(Data records begins)
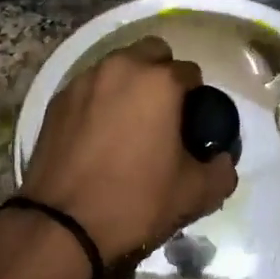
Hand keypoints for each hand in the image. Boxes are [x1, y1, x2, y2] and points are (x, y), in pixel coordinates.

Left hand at [21, 36, 237, 261]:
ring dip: (129, 84)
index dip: (197, 98)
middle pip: (152, 53)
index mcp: (159, 82)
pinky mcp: (57, 100)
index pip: (191, 72)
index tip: (193, 125)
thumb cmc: (136, 202)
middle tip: (164, 114)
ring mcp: (83, 81)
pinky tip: (99, 135)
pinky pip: (89, 88)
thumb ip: (222, 170)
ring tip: (130, 124)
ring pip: (117, 67)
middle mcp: (120, 68)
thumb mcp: (195, 194)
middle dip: (162, 74)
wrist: (62, 225)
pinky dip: (100, 100)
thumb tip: (222, 160)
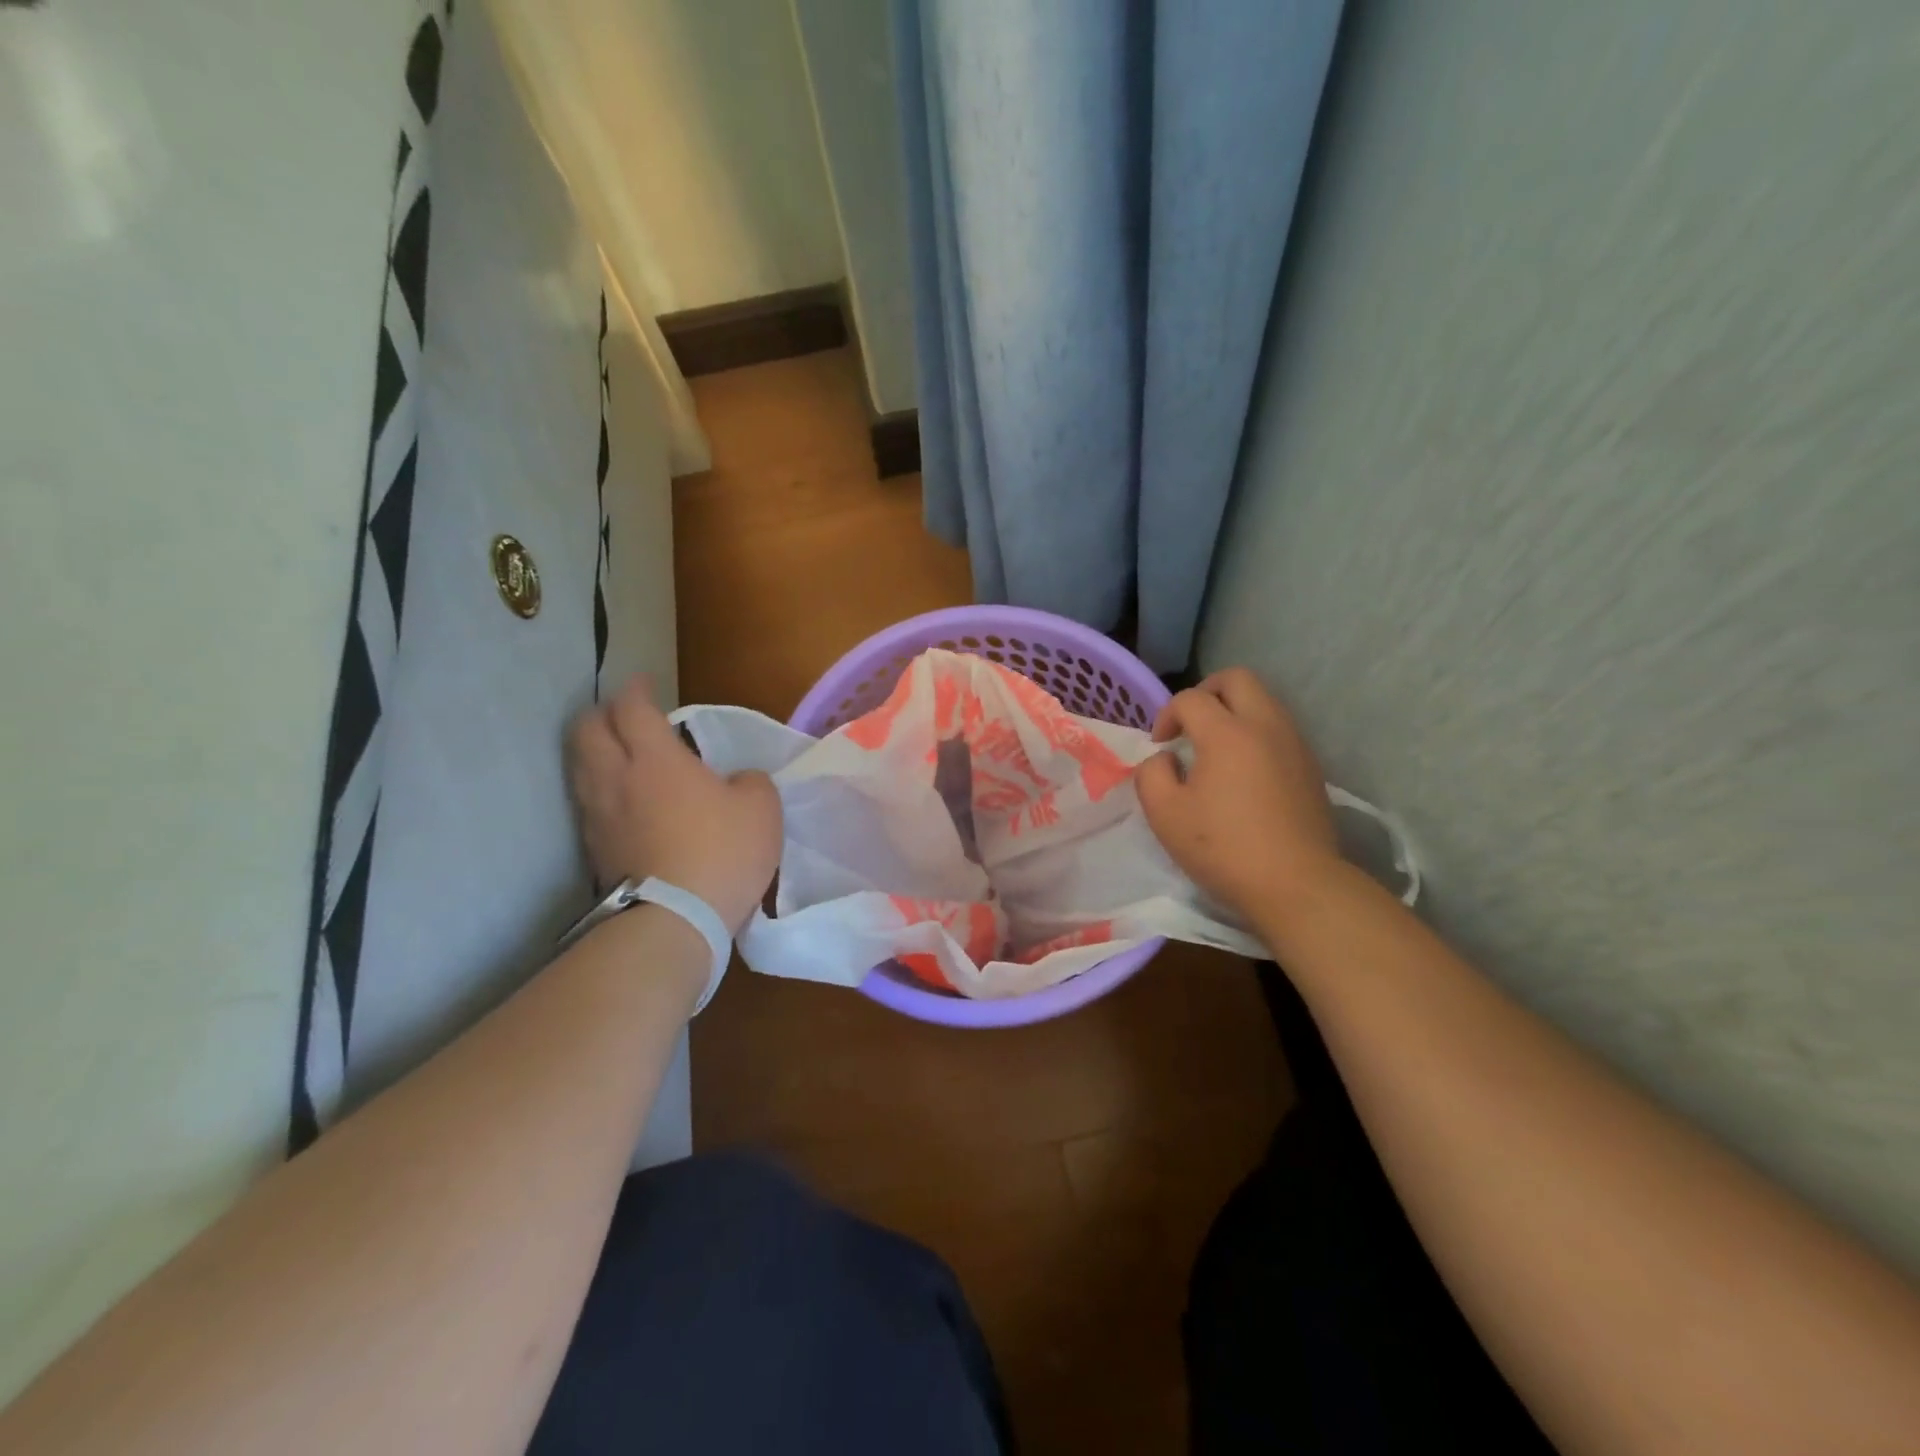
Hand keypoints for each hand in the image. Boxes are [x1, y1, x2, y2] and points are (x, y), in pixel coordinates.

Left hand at [567, 677, 781, 932]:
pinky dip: (598, 787)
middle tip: (624, 715)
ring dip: (594, 750)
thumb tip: (737, 781)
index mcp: (656, 758)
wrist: (675, 920)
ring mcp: (597, 814)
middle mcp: (616, 778)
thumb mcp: (762, 808)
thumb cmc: (722, 852)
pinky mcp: (593, 848)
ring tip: (617, 753)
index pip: (631, 707)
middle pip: (586, 729)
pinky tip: (620, 798)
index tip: (645, 683)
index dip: (637, 689)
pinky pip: (587, 801)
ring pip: (579, 765)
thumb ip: (750, 781)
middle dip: (602, 713)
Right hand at [1135, 668, 1339, 922]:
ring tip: (1215, 747)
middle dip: (1206, 692)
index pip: (1190, 698)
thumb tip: (1165, 760)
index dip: (1166, 716)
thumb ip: (1152, 775)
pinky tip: (1243, 770)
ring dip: (1234, 711)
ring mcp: (1294, 743)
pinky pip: (1278, 728)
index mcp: (1227, 733)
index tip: (1160, 746)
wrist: (1296, 884)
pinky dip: (1255, 732)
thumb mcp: (1165, 815)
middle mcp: (1265, 725)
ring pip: (1263, 700)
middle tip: (1190, 724)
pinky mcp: (1310, 766)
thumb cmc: (1224, 848)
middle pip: (1237, 679)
(Data records ends)
**Your objective:**
Pictures aside, reproduce every record exactly as it stands.

**Exercise result:**
Hand keypoints for each hand in the image. Boxes are [x1, y1, x2, y2] and points are (x, y), in pixel coordinates.

Left hand at [21, 36, 237, 261]:
ring dip: (129, 84)
index dip: (197, 98)
middle pip: (152, 53)
index mcp: (159, 82)
pinky mcp: (57, 100)
index pip: (191, 72)
index tip: (193, 125)
thumb cmc: (136, 202)
middle tip: (164, 114)
ring mcp: (83, 81)
pinky tip: (99, 135)
pinky pip: (89, 88)
thumb ip: (222, 170)
ring tip: (130, 124)
ring pip: (117, 67)
middle mcp: (120, 68)
thumb mcp: (195, 194)
middle dip: (162, 74)
wrist: (62, 225)
pinky dip: (100, 100)
thumb tip: (222, 160)
Hand keypoints for each hand in the image. Boxes are [x1, y1, x2, y2] and points are (x, y), in pixel coordinates.

Left hand at [567, 677, 781, 932]:
pinky dip: (598, 787)
middle tip: (624, 715)
ring dip: (594, 750)
thumb tip: (737, 781)
index mcp: (656, 758)
wrist: (675, 920)
ring mcp: (597, 814)
middle mcp: (616, 778)
thumb mcp: (762, 808)
thumb cmc: (722, 852)
pinky mcp: (593, 848)
ring tip: (617, 753)
index pip: (631, 707)
middle pip: (586, 729)
pinky tip: (620, 798)
index tip: (645, 683)
index dip: (637, 689)
pinky pip: (587, 801)
ring pip: (579, 765)
thumb ip: (750, 781)
middle dip: (602, 713)
Right hand at [1135, 668, 1339, 922]:
ring tip: (1215, 747)
middle dip: (1206, 692)
index pip: (1190, 698)
thumb tip: (1165, 760)
index dip: (1166, 716)
thumb ip: (1152, 775)
pinky tip: (1243, 770)
ring dip: (1234, 711)
ring mcp: (1294, 743)
pinky pip: (1278, 728)
index mcp: (1227, 733)
index tip: (1160, 746)
wrist: (1296, 884)
pinky dip: (1255, 732)
thumb mcp: (1165, 815)
middle mcp: (1265, 725)
ring pip: (1263, 700)
middle tip: (1190, 724)
pinky mcp: (1310, 766)
thumb cmc: (1224, 848)
middle pip: (1237, 679)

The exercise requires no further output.